Thousands take to streets of Dublin for Women’s Mini Marathon
Cancer survivor Darina Johnston ran in the race alongside her husband Mark.
More than 30,000 people have taken part in the VHI Women’s Mini Marathon in Dublin.
The 10km event, which is in its 36th year, got under way at Fitzwilliam Square on Sunday afternoon.
Women – and some men dressed in women’s clothes – walked, jogged and ran through the city to University College Dublin and back to the finish line on Baggot Street to raise money for charity.
The race was won by Lizzie Lee from Leevale Athletic Club in Cork in a time of 34 minutes and 18 seconds.
Cancer survivor Darina Johnston ran in the race alongside her husband Mark to raise funds for Arklow Cancer Support.
Mrs Johnston, who was diagnosed with throat cancer in April 2017 but is now clear of the disease, said the support service was very important to her.
“My husband said off the cuff one night: ‘Sure I’ll do it with you’,” Mrs Johnston said.
“When we realised he couldn’t enter as a man, he decided to enter wearing a full wedding dress so he’s totally out of his comfort zone.
“Everyone has gotten on board – it has been fantastic.”
The 49-year old said they picked the mini-marathon primarily because it was fun but she said it had been emotional too.
“This time last year I was about to start treatment so it was a very frightening time for me, so being here to take part is an amazing personal achievement,” Mrs Johnston added.
In a tweet, health minister Simon Harris wished everyone good luck and reminded people to stay hydrated in the heat.

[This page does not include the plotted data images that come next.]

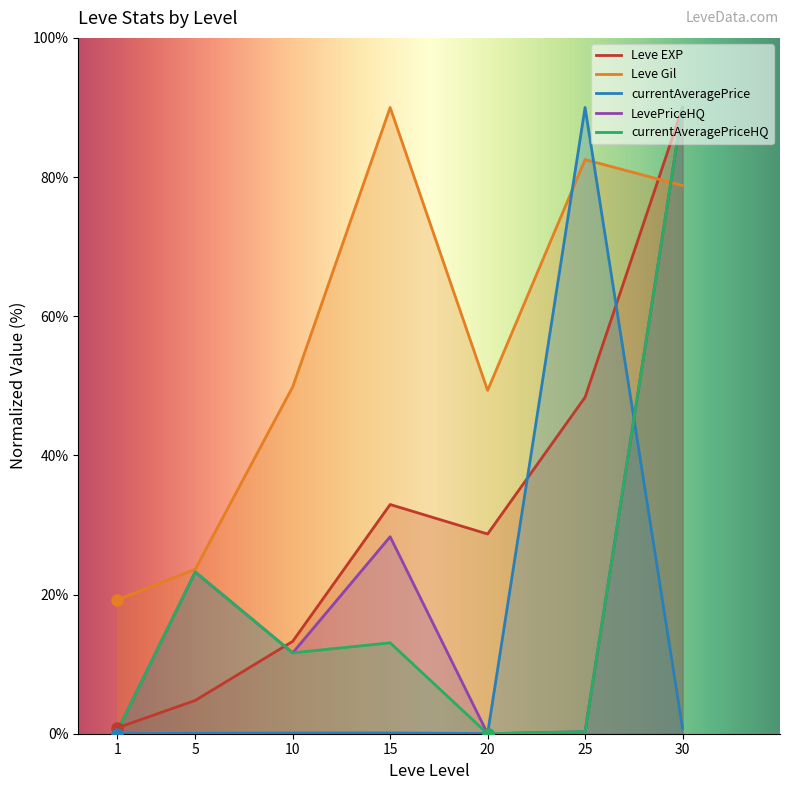

The currentAveragePrice series shows 0.1 at 5. True or false?

True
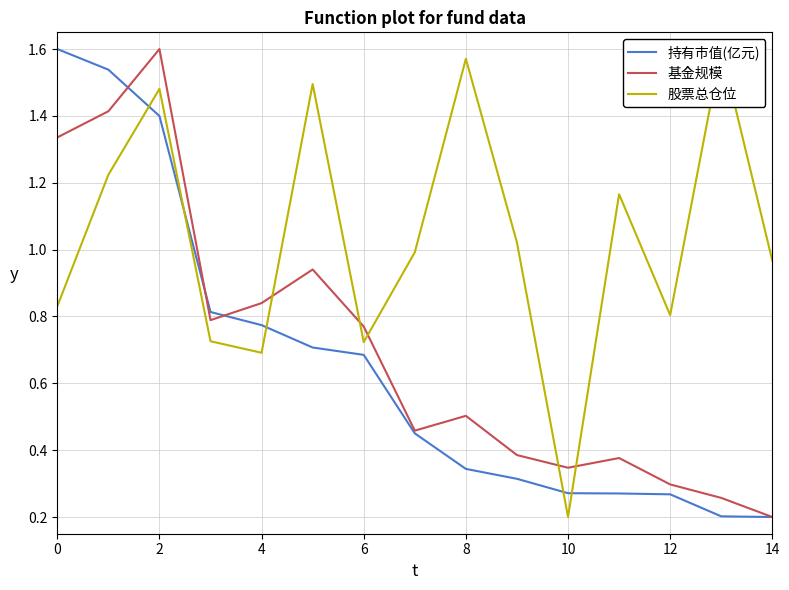

How many lines are shown in the chart?

3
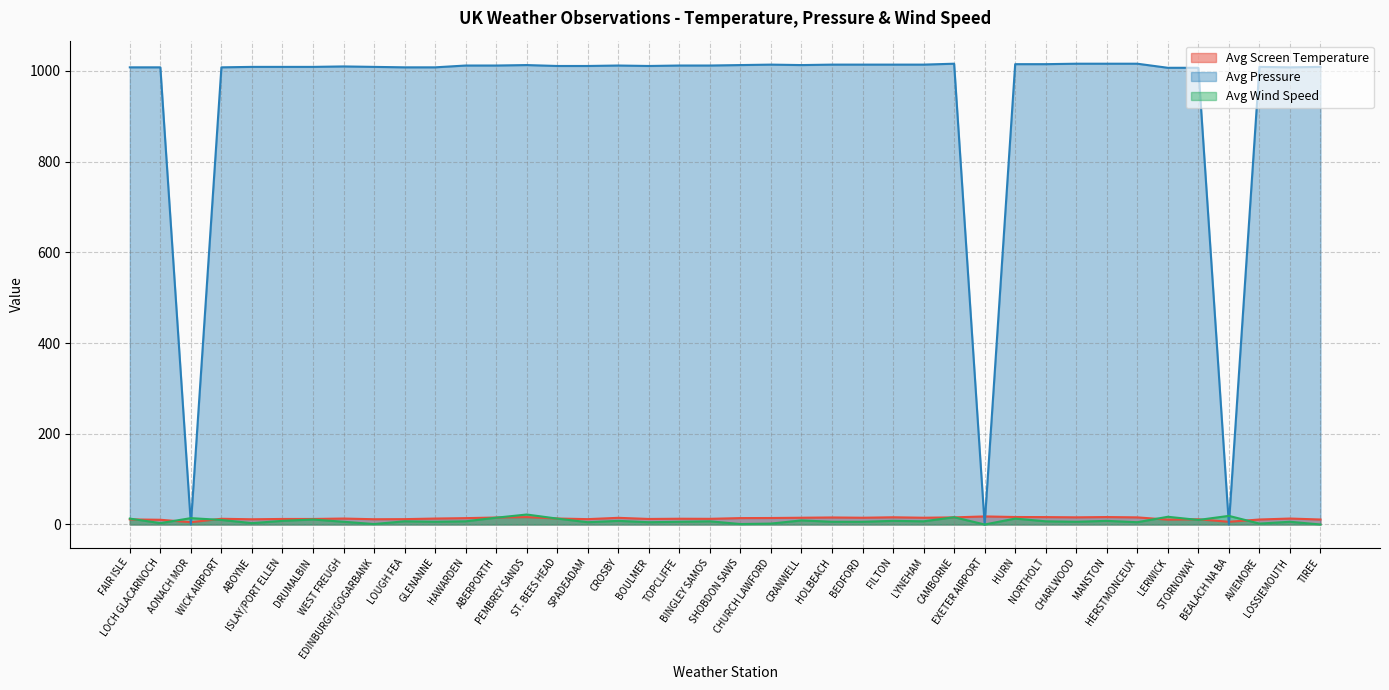

What is the difference between the maximum and minimum values in the Avg Screen Temperature series?

12.7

Good luck to everyone taking part in the @VhiWMM today! Enjoy and stay hydrated! It’s going to be warm out there today! Fair play to so many women taking part for many excellent causes #healthyireland #VHIWMM #GoodLuck— Simon Harris TD (@SimonHarrisTD) June 3, 2018
Last year an estimated 9.3 million euro was raised for charities by those taking part, bringing the total raised since the race started to more than 210 million euro.
Organisers claim it is one of the largest women’s only race events in the world. More than one million women have taken part in the event since it began in 1983.
Elsewhere, 8,500 runners took part in the Cork City Marathon on Sunday morning. The 26.2 mile race was won by Gary O’Hanlon, from Dublin, who set a new course record of two hours 21 minutes and nine seconds.
The first woman past the finish line was Zola Flynn, from Calry Athletic Club in Sligo.
A marathon was also held through the streets of Londonderry on Sunday morning.
More than 1,400 people ran in the annual 26.2 mile Walled City Marathon. They left the Everglades Hotel on Prehen Road at 8.30am and finished in Guildhall Square.
The first man over the line was Dan Tanui in a time of two hours and 19 minutes, while Heather Noon from Co Mayo won the women’s contest.